Wednesday, April 22, 2009

Microsoft Executive: Vista UAC feature Intended to Annoy Users

M i c r o s o f t
At RSA 2008 conference in San Francisco, Microsoft’s David Cross a product unit manager admitted that the User Account Control (UAC) was designed deliberately “to annoy users”. He said that the Vista’s User Account Control scheme was built to discourage users from running as an administrator on their computers, which in case of attack can grant hackers deeper access to the system. “We needed to change the ecosystem, and we needed a heavy hammer to do it,” said Cross. It is really surprising that to change a users habit you have to first annoy them, Vista is for Humans right. Vista users are Microsoft customers and normally you try to please customers not annoy them. Giving direct access to administrator account was Microsoft’s mistake and customers have to suffer for that. Mac OS X has root account that is similar to administrator account on Vista but by default no user gets root access, you cannot setup a root account while normal setup of a new computer.
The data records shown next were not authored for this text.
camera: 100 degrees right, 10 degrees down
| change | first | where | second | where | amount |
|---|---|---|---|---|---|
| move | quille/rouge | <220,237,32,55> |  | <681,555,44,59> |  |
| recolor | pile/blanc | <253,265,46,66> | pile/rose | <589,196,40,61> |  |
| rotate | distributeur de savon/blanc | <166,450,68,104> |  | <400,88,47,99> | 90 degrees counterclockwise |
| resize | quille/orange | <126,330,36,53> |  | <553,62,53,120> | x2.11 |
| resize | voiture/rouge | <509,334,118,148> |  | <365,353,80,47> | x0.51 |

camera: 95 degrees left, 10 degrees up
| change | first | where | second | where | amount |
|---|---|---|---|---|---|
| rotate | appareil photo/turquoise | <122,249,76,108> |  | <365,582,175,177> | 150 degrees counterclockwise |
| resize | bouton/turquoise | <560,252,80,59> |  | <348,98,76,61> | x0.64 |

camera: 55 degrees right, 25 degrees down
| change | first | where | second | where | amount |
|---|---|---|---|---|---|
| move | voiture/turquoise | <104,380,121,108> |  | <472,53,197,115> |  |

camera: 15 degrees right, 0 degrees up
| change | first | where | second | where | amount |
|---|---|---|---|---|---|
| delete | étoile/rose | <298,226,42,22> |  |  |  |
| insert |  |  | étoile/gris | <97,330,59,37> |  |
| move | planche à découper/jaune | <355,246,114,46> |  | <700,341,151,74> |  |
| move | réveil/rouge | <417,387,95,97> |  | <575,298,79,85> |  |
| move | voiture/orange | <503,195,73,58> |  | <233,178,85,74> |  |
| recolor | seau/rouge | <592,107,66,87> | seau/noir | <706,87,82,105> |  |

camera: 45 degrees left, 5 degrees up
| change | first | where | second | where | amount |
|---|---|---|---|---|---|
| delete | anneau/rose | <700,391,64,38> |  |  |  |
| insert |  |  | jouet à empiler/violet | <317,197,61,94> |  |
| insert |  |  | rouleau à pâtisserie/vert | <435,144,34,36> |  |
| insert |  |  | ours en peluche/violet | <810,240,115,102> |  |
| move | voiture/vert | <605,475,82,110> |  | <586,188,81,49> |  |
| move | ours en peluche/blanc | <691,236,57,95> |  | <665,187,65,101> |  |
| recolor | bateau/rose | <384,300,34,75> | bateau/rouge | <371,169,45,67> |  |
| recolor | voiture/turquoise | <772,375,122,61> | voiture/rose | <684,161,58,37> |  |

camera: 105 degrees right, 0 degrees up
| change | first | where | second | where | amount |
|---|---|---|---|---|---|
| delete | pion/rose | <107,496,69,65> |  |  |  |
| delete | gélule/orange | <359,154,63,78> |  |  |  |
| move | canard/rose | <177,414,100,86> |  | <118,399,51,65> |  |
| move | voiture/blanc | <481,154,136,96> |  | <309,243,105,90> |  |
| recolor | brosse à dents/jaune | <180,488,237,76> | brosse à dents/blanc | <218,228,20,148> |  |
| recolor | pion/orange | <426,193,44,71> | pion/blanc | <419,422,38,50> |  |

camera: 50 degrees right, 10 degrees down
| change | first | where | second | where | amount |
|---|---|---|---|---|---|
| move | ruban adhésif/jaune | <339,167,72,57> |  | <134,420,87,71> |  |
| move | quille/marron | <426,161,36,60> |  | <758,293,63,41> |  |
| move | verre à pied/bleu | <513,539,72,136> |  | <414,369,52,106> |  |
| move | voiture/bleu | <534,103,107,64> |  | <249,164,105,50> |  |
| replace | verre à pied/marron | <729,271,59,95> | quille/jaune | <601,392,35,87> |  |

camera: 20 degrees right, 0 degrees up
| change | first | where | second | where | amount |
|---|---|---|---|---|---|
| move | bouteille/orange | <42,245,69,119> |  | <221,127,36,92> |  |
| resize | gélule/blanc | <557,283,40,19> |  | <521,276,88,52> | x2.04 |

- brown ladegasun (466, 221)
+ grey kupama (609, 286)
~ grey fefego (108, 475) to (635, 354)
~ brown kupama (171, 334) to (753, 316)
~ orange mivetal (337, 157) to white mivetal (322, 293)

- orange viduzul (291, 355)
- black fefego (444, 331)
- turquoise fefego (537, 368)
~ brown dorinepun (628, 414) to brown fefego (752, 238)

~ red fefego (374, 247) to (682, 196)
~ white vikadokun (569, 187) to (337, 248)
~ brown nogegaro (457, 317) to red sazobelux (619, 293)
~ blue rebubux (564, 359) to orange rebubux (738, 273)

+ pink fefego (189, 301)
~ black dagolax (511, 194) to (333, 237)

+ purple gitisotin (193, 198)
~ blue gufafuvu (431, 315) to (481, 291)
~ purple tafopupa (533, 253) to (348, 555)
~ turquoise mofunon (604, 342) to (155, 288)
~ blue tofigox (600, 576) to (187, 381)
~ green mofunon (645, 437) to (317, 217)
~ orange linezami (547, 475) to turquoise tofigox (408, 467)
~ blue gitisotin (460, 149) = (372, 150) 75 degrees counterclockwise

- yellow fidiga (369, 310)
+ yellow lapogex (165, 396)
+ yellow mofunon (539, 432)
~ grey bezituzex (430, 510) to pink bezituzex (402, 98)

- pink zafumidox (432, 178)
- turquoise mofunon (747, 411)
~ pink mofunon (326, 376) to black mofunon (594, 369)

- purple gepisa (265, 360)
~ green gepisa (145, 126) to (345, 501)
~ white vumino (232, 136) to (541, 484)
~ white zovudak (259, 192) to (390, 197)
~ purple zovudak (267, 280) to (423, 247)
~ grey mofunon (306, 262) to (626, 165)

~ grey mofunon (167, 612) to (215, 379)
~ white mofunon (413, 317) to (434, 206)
The same is true for Unix and Linux, root account are not same as user accounts. Cross also rejects the notion that the users are shutting off UAC, citing Microsoft statistics that 88 percent of Vista users keep it active. The truth is most people don’t even know that they can shut off the UAC. I asked few of my friends who use Vista, and out of 14 only 3 knew that they could shut off UAC that’s just 21%. If you take any desktop operating system except Linux only around 10 to15% are advanced users and when you design a feature that will affect 100% of the users you don’t just consider 10 to 15% advanced users only.